CONSIGNE: Recopiez à l'identique les lignes de texte de tous les items ci-dessous, sans faire figurer les images dans votre réponse.

--- SUPPORT DE L'EXERCICE ---

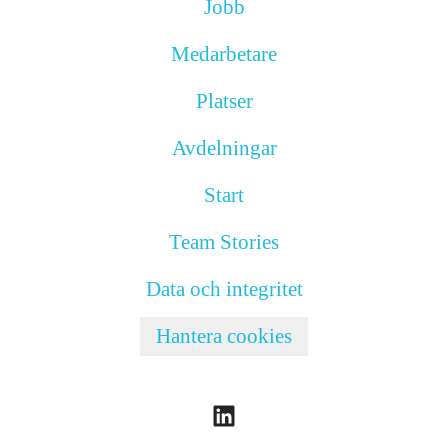
Jobb
Medarbetare
Platser
Avdelningar
Start
Team Stories
Data och integritet
Hantera cookies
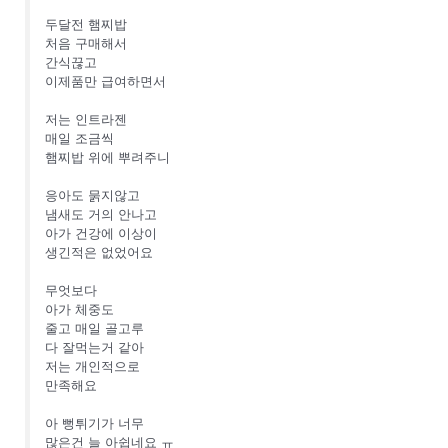
두달전 햄찌밥
처음 구매해서
간식끊고
이제품만 급여하면서
저는 인트라젠
매일 조금씩
햄찌밥 위에 뿌려주니
응아도 묽지않고
냄새도 거의 안나고
아가 건강에 이상이
생긴적은 없었어요
무엇보다
아가 체중도
줄고 매일 골고루
다 잘먹는거 같아
저는 개인적으로
만족해요
아 뻥튀기가 너무
많은건 늘 아쉽네요 ㅠ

---

RÉPONSE ATTENDUE:
Jobb
Medarbetare
Platser
Avdelningar
Start
Team Stories
Data och integritet
Hantera cookies
두달전 햄찌밥
처음 구매해서
간식끊고
이제품만 급여하면서
저는 인트라젠
매일 조금씩
햄찌밥 위에 뿌려주니
응아도 묽지않고
냄새도 거의 안나고
아가 건강에 이상이
생긴적은 없었어요
무엇보다
아가 체중도
줄고 매일 골고루
다 잘먹는거 같아
저는 개인적으로
만족해요
아 뻥튀기가 너무
많은건 늘 아쉽네요 ㅠ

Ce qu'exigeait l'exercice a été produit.